Let's try if adding negative samples has the opposite effect

#### Model gbc3 - more negative samples (3:1)

In [62]:
# code to resample data
all_positive_samples = clean_data[clean_data.target == 1]
negative_sample_multiplier = 3
picked_negative_samples = clean_data[clean_data.target == 0].sample(all_positive_samples.shape[0] * negative_sample_multiplier, random_state=1)
balanced_dataset = pd.concat([all_positive_samples, picked_negative_samples], ignore_index=True)

y = balanced_dataset[['target']]
X = balanced_dataset[['cat0_a', 'numeric0']]

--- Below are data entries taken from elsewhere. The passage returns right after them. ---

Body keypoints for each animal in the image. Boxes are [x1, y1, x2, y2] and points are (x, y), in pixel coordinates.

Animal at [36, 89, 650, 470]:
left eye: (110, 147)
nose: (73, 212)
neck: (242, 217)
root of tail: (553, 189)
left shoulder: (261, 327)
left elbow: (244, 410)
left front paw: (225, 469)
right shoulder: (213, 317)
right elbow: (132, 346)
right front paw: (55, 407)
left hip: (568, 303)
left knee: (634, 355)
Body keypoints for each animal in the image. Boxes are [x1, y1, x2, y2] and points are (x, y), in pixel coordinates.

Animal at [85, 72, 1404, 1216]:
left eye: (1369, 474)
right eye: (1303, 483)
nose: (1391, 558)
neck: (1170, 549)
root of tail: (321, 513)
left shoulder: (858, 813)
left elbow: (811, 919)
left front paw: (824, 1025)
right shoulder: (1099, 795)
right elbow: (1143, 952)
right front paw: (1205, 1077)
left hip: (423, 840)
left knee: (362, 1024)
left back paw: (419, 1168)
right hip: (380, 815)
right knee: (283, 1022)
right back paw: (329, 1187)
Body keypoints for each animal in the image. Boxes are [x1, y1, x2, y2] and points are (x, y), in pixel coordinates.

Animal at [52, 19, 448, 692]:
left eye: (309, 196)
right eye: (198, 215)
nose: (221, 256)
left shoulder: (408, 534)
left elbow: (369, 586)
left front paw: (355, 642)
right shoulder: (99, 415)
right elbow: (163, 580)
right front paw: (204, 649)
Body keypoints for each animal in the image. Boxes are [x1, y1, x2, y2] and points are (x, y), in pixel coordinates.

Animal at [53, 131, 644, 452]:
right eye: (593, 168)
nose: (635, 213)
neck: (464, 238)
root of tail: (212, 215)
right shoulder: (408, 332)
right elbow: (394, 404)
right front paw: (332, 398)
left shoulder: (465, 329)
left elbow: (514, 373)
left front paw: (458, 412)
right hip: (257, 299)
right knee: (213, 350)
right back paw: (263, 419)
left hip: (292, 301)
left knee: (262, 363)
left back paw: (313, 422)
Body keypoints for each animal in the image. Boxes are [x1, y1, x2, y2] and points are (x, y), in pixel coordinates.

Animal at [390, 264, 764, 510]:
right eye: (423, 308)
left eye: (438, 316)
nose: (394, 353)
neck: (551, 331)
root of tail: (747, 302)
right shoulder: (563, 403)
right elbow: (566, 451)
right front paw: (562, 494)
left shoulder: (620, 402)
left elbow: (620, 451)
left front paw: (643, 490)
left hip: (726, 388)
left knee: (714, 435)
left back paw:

# code to split the re-sampled data
sss = StratifiedShuffleSplit(n_splits=1, test_size=0.20, random_state=1337)
for train, test in sss.split(X,y): 
    X_train= X.iloc[train]
    y_train = y.iloc[train]
    X_test = X.iloc[test]
    y_test = y.iloc[test]

# code to train a model with same parameters and new training data 
gbc3 = GradientBoostingClassifier(**optimized_params)
train_and_evaluate(gbc3, X_train, y_train, X_test, y_test)

Balanced accuracy score 0.6284461152882206
True positive rate is: 0.2819548872180451
True negative rate is: 0.974937343358396


Indeed, our overall balanced accuracy dropped to 0.627 as we get almost all (97%) of the negative label correctly, but only 28% of the positive label.

Without a clear goal, it is difficult to say which one is the "best" performing model, but based on balanced accuracy score it would be model gbc2 with score of 0.842. This model was trained with data that had 1:1 ratio of positive and negative samples. The scores aren't actually fully comparable as they are evaluated with different datasets. The point of this experiment was to show that different outcomes can be reached when the classification objective and context is known.

# Conclusion

Task was to train a binary classifier on a data without context and without a set goal metric. I performed:
1. exploratory analysis on the data to find the distributions and correlations of the features
2. some feature engineering to make more use of the data - unsuccessfully
3. feature selection based on pearson correlation efficients and Gradient Boosted Classifier feature importance metrics
4. parameter optimization with grid search and cross validation
5. model evaluation on balanced accuracy score metric and by analyzing the confluence metric
6. experimented on different ratios of minority and majority classes present in the training data

I was able to get the balanced accuracy score up to 0.842 and found that I can optimize the accuracy for either of the classes by tuning the amount of negative class present in the training data, but and compromising on the accuracy on the other class.